Request:
For each line below that holds "Computing", return the line as it stands.

Study material:
--
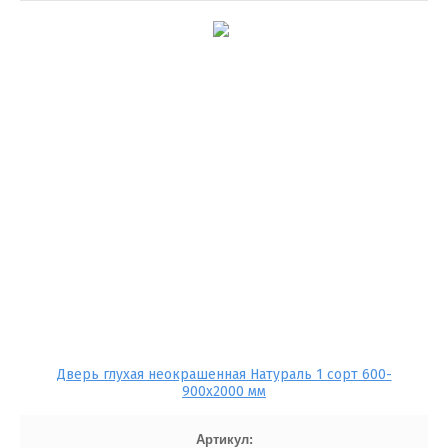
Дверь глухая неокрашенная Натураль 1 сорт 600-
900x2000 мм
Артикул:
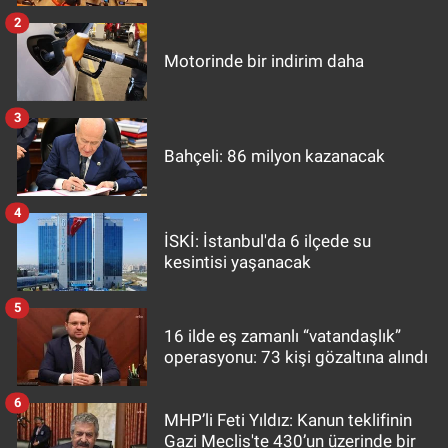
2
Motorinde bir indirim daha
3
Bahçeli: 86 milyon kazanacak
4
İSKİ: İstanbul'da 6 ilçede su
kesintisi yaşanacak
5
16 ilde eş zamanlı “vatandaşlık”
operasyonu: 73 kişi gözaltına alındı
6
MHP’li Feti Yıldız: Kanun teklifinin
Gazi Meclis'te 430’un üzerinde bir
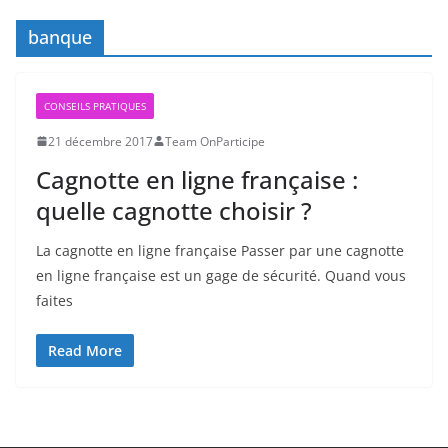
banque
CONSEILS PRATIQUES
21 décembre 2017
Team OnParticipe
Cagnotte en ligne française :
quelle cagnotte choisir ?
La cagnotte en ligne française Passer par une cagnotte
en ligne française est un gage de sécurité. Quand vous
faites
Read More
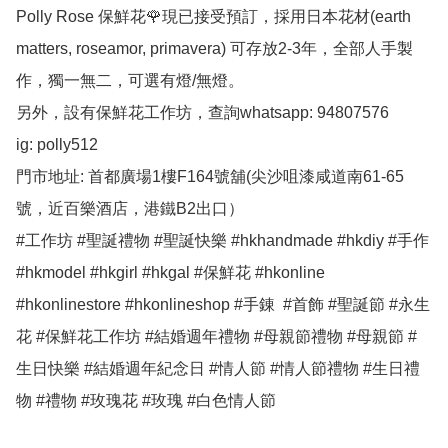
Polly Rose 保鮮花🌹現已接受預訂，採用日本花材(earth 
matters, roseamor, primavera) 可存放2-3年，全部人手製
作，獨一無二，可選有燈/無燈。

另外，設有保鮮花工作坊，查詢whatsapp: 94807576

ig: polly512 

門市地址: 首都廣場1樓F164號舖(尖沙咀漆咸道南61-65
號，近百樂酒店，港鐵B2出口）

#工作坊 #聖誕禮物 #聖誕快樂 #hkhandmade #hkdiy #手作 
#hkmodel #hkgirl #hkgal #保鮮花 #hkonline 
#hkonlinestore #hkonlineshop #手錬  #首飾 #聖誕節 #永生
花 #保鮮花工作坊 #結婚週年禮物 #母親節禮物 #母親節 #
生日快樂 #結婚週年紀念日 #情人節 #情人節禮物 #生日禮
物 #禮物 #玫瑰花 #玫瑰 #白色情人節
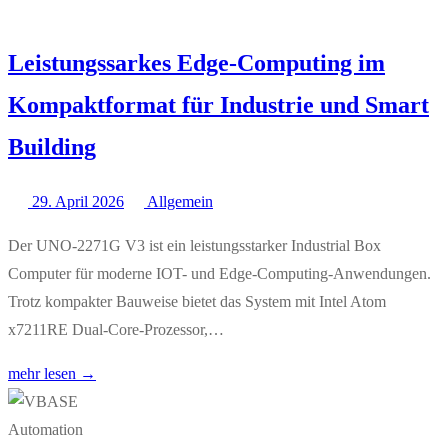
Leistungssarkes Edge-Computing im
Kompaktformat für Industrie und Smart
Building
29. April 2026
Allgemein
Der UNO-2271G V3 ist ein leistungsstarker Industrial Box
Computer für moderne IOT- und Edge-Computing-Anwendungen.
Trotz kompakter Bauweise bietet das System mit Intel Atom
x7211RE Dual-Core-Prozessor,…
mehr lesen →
--
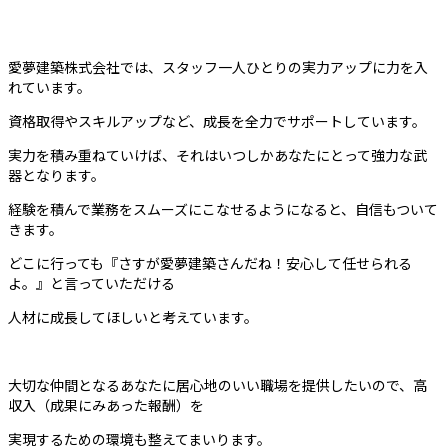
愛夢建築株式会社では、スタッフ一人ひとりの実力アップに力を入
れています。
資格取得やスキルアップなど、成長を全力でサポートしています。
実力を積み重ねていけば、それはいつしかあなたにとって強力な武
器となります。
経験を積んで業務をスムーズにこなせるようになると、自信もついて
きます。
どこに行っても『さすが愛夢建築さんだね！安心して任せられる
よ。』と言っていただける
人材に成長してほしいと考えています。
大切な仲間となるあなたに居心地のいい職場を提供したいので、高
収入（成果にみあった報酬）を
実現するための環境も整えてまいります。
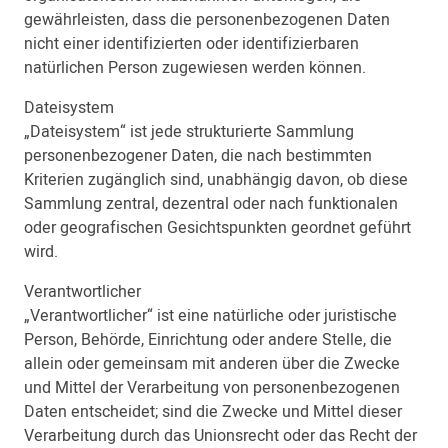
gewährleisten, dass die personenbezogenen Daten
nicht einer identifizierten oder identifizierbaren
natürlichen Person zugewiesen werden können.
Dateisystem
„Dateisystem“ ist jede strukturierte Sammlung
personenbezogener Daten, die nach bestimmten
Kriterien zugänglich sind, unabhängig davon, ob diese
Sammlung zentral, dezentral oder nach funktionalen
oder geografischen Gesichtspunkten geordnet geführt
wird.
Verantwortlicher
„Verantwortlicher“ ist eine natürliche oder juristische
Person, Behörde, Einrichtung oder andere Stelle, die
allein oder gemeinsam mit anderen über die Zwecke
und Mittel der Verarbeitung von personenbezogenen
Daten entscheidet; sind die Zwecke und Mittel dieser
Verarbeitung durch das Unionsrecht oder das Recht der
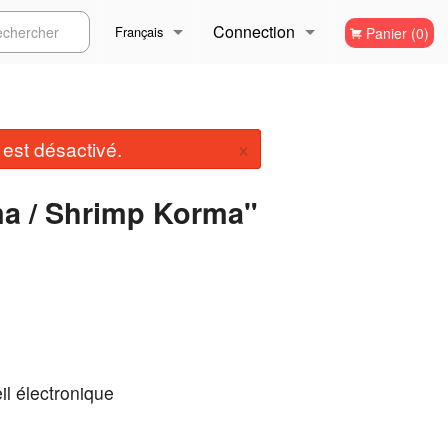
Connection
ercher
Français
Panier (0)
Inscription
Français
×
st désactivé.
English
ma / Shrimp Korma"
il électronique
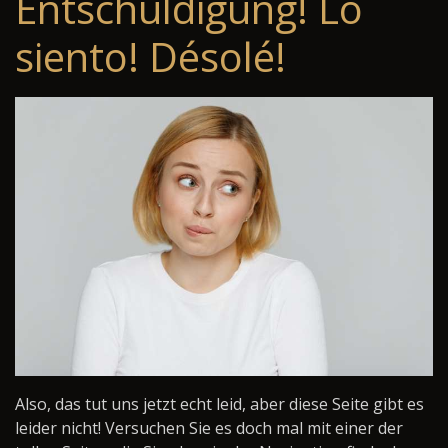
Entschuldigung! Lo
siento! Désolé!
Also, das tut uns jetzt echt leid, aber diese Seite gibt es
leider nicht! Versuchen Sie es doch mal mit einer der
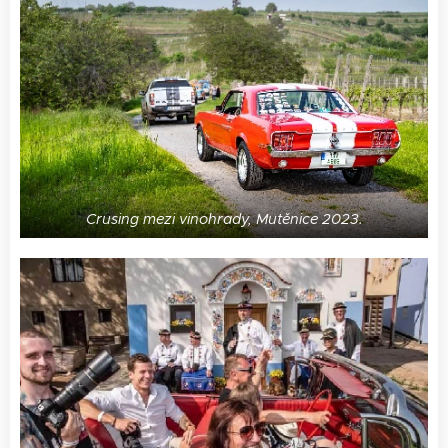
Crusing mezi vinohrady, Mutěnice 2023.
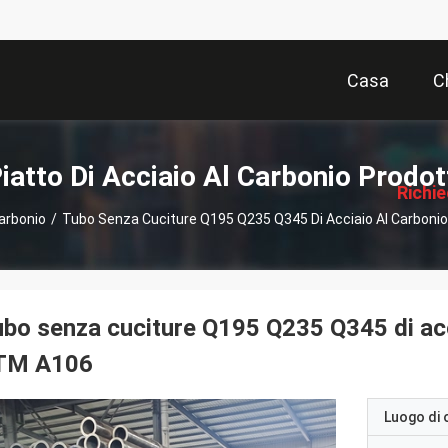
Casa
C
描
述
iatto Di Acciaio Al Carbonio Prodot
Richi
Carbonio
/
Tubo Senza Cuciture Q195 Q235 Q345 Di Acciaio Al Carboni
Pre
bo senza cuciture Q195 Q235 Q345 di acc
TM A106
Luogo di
--
Expected output:
Leistungssarkes Edge-Computing im
Computer für moderne IOT- und Edge-Computing-Anwendungen.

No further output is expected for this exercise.